WORK REQUIRED » Strip the pictures and reproduce the rest of the listing exactly.

DATA SECTION »
━━━━

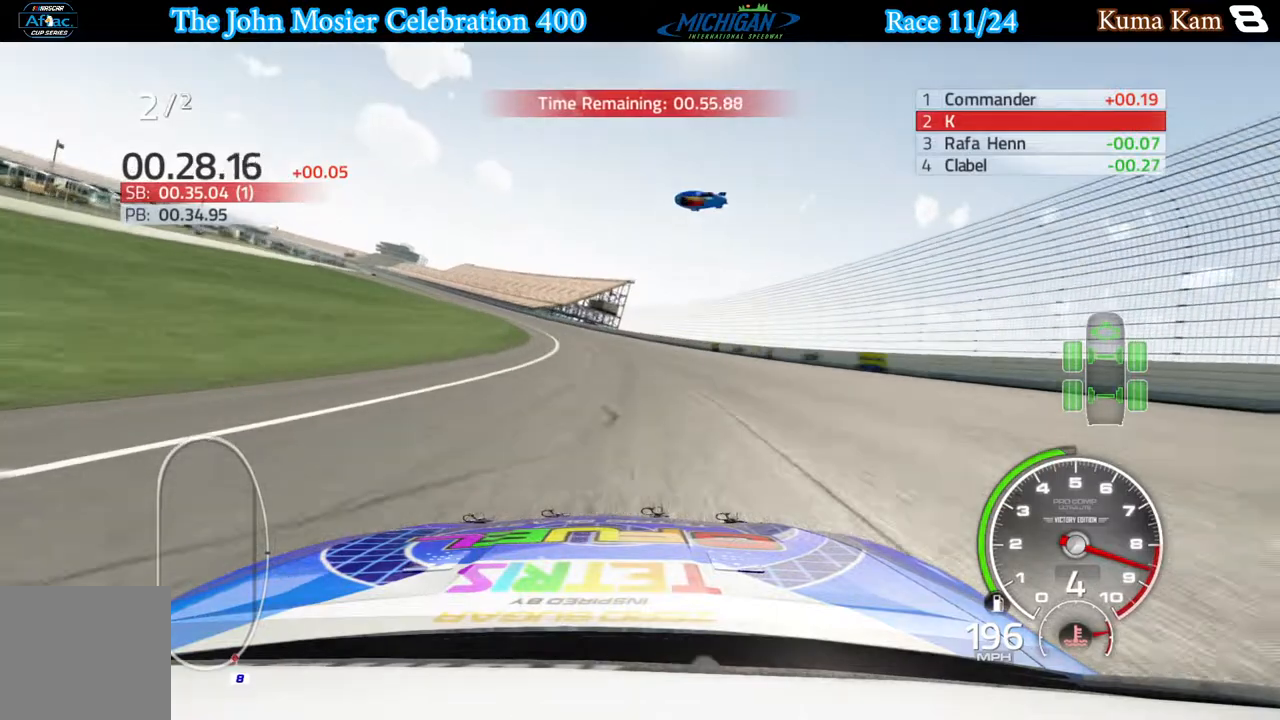
{"buttons": ["R2"], "left_stick": "center", "right_stick": "center", "events": [[167, "left_stick", "left"], [483, "left_stick", "center"]]}
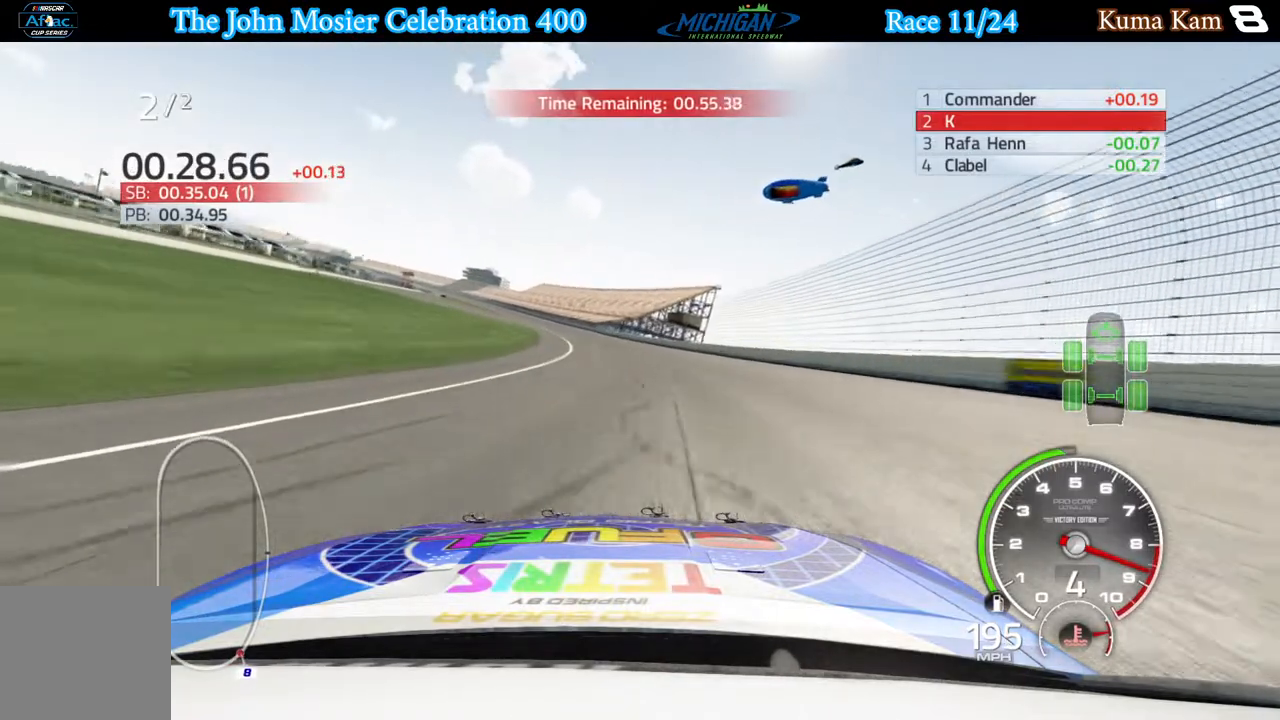
{"buttons": ["R2"], "left_stick": "left", "right_stick": "center", "events": [[83, "left_stick", "left"], [333, "left_stick", "center"], [417, "left_stick", "left"]]}
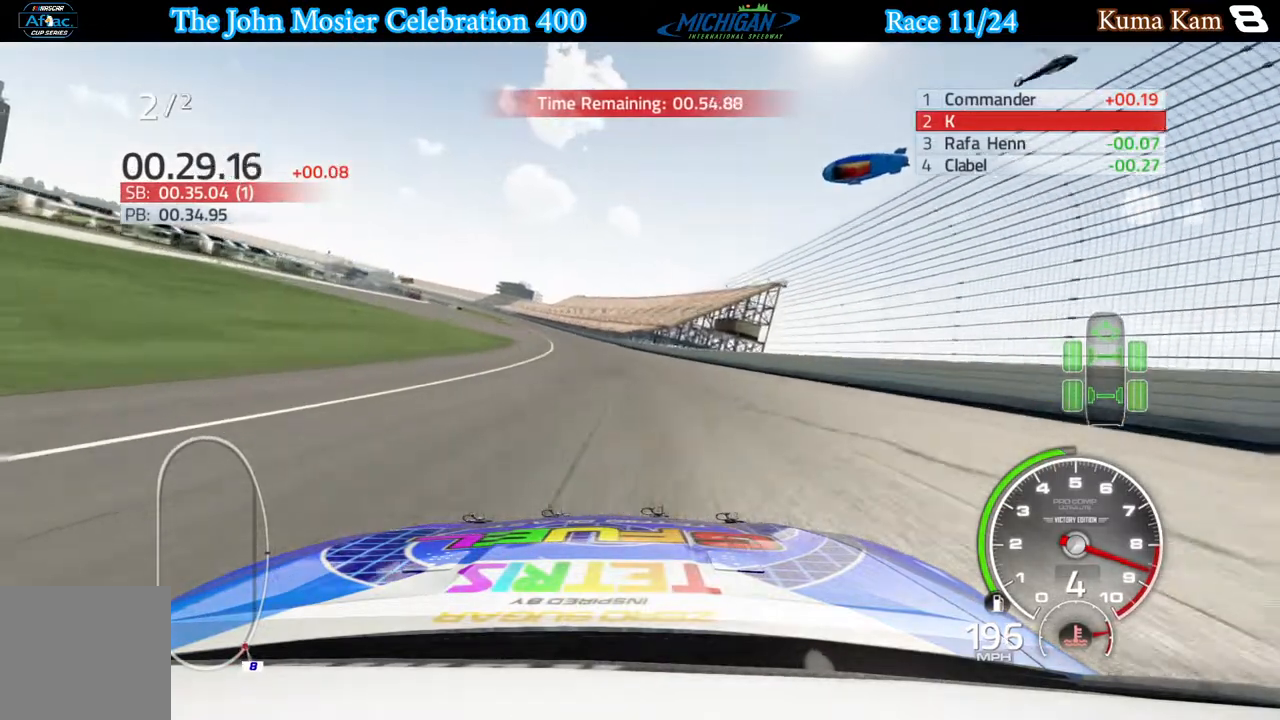
{"buttons": ["R2"], "left_stick": "left", "right_stick": "center", "events": [[100, "left_stick", "center"], [167, "left_stick", "left"]]}
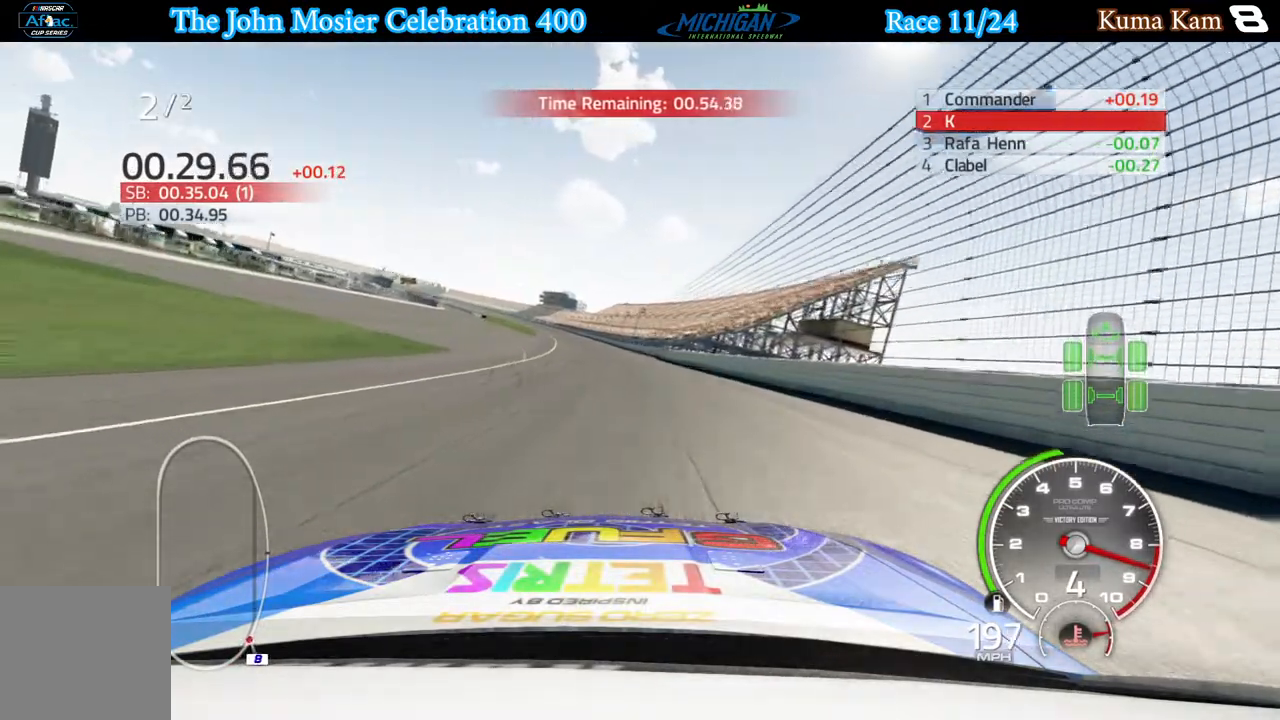
{"buttons": ["R2"], "left_stick": "left", "right_stick": "center", "events": [[100, "left_stick", "center"], [200, "left_stick", "left"], [367, "left_stick", "center"], [467, "left_stick", "left"]]}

━━━━

SOLUTION TO THIS TASK »
{"buttons": ["R2"], "left_stick": "center", "right_stick": "center", "events": [[167, "left_stick", "left"], [483, "left_stick", "center"]]}
{"buttons": ["R2"], "left_stick": "left", "right_stick": "center", "events": [[83, "left_stick", "left"], [333, "left_stick", "center"], [417, "left_stick", "left"]]}
{"buttons": ["R2"], "left_stick": "left", "right_stick": "center", "events": [[100, "left_stick", "center"], [167, "left_stick", "left"]]}
{"buttons": ["R2"], "left_stick": "left", "right_stick": "center", "events": [[100, "left_stick", "center"], [200, "left_stick", "left"], [367, "left_stick", "center"], [467, "left_stick", "left"]]}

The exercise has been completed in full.